■ Work item ■
Please copy the rows below word for word, from the start of the rows through the line containing "tpr: median 0.215, box". Leave the pictures out of your copy.

Chart comprehension data:
--

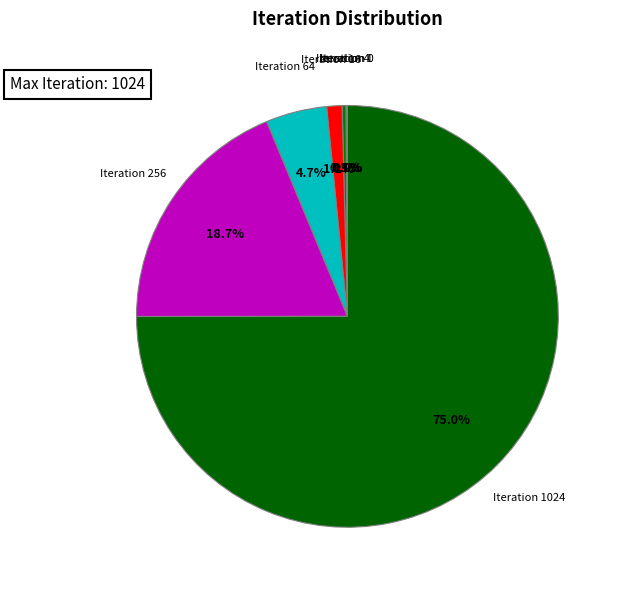

How much of the chart is everything except Iteration 256?

81.2%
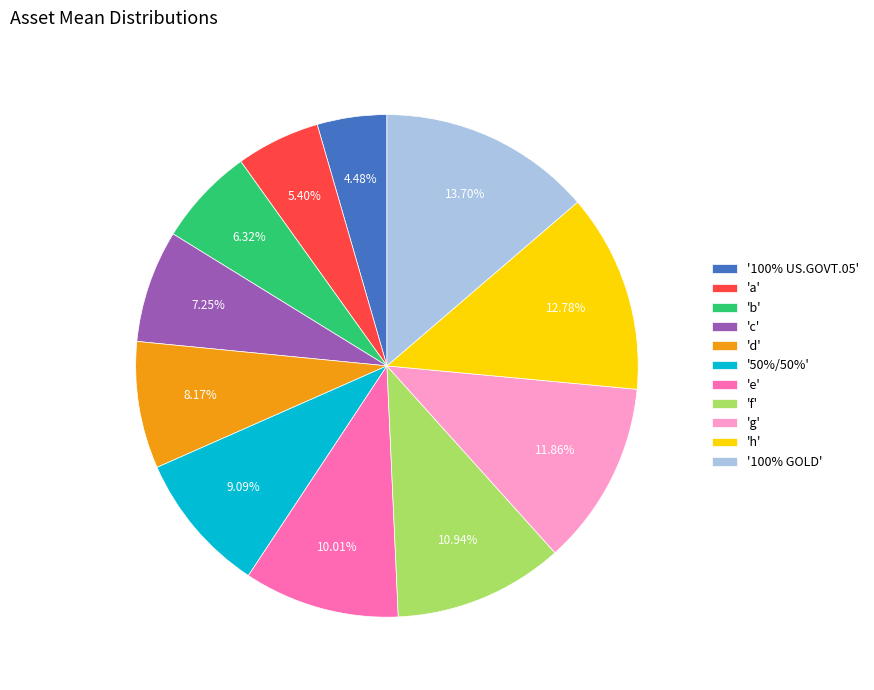

How many slices are in this pie chart?

11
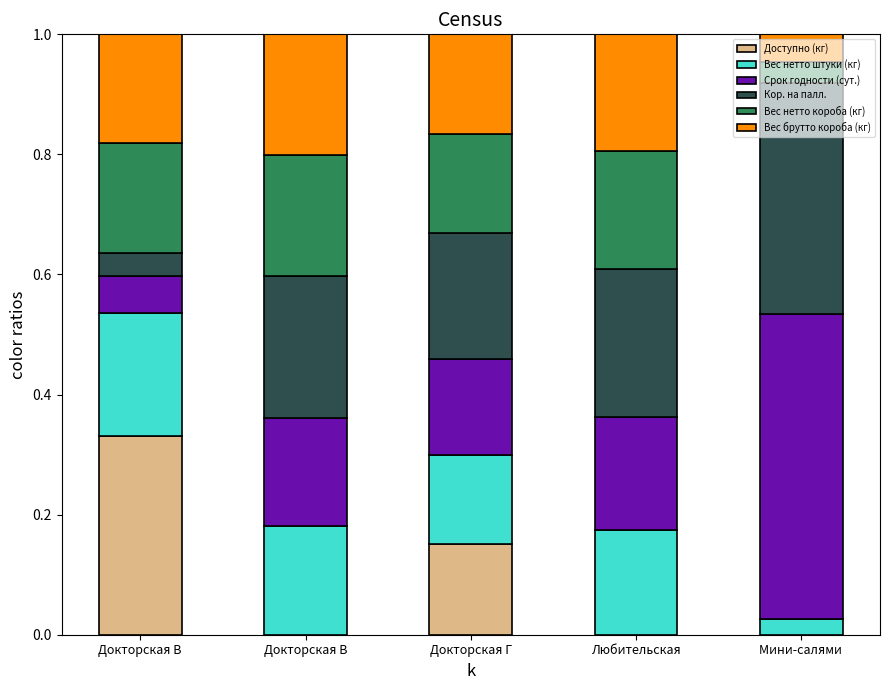

How many distinct data groups are displayed?

6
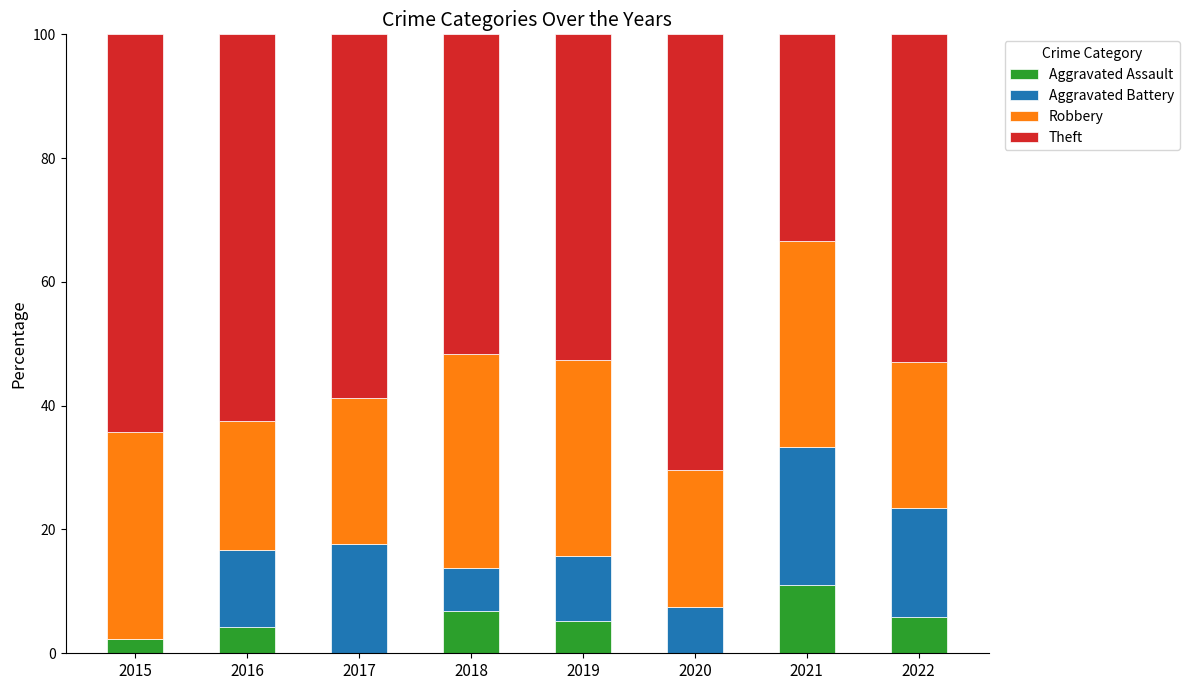

What is the highest value of the Aggravated Assault series?

11.1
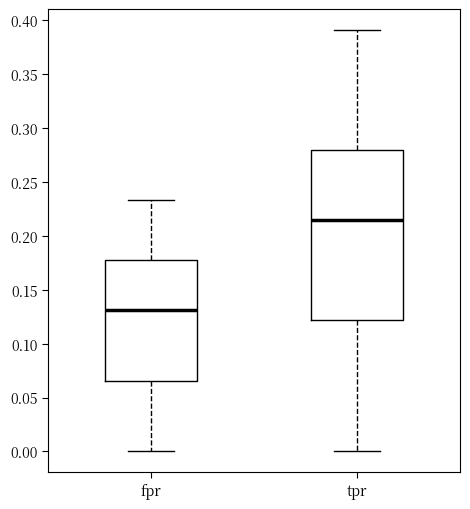

Reading left to right, transcribe this box plot: for each box, give where its median line is, the range the box spans, and where its two whiskers end, as read against the y-axis. The values are not printed on the chart, so give them approximately, as read against the axis.

fpr: median 0.130, box 0.065 to 0.180, whiskers 0.000 to 0.235
tpr: median 0.215, box 0.120 to 0.280, whiskers 0.000 to 0.390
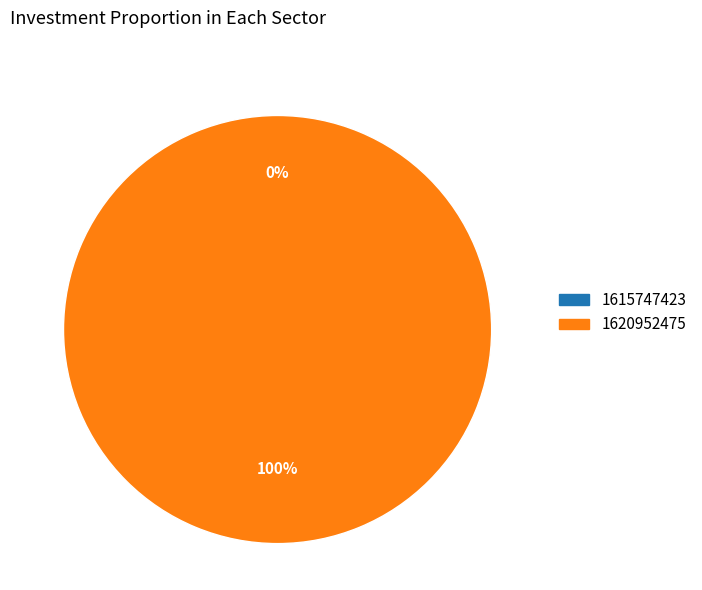

To the nearest percent, what is the difference between the 1615747423 and 1620952475 slice percentages?

100%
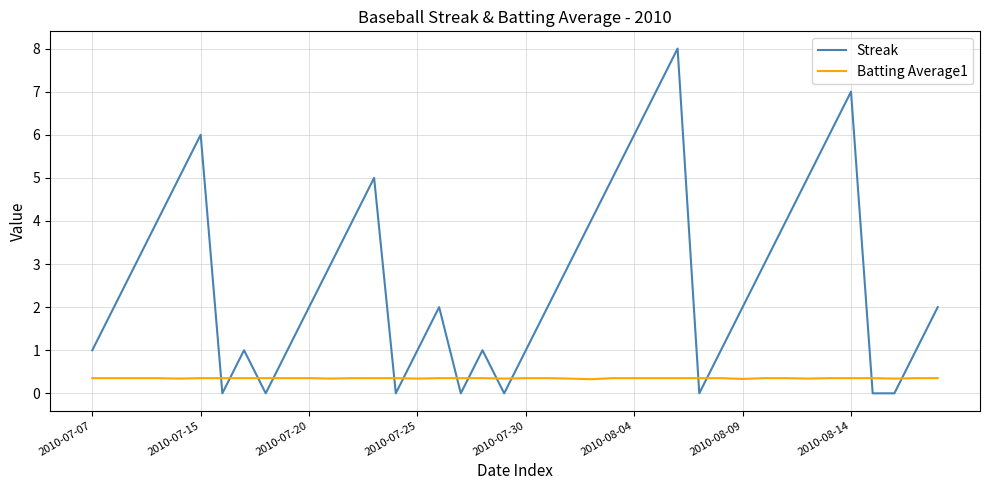

What is the maximum value for Streak?

8.0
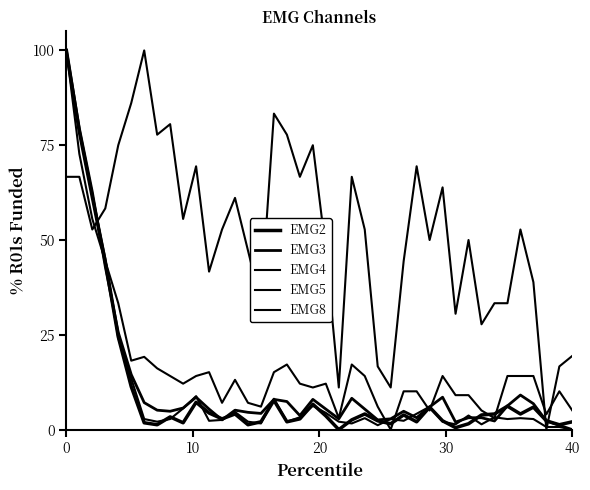

How many lines are shown in the chart?

5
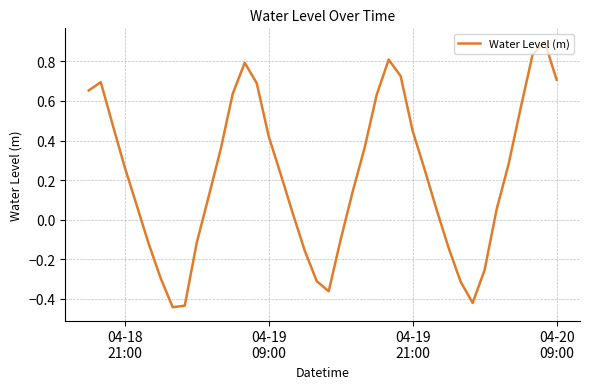

What is the sum of all values?

8.7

--

■ Answer below ■
How much of the chart is everything except Iteration 256?

81.2%

How many slices are in this pie chart?

11

How many distinct data groups are displayed?

6

What is the highest value of the Aggravated Assault series?

11.1

Reading left to right, transcribe this box plot: for each box, give where its median line is, the range the box spans, and where its two whiskers end, as read against the y-axis. The values are not printed on the chart, so give them approximately, as read against the axis.

fpr: median 0.130, box 0.065 to 0.180, whiskers 0.000 to 0.235
tpr: median 0.215, box 0.120 to 0.280, whiskers 0.000 to 0.390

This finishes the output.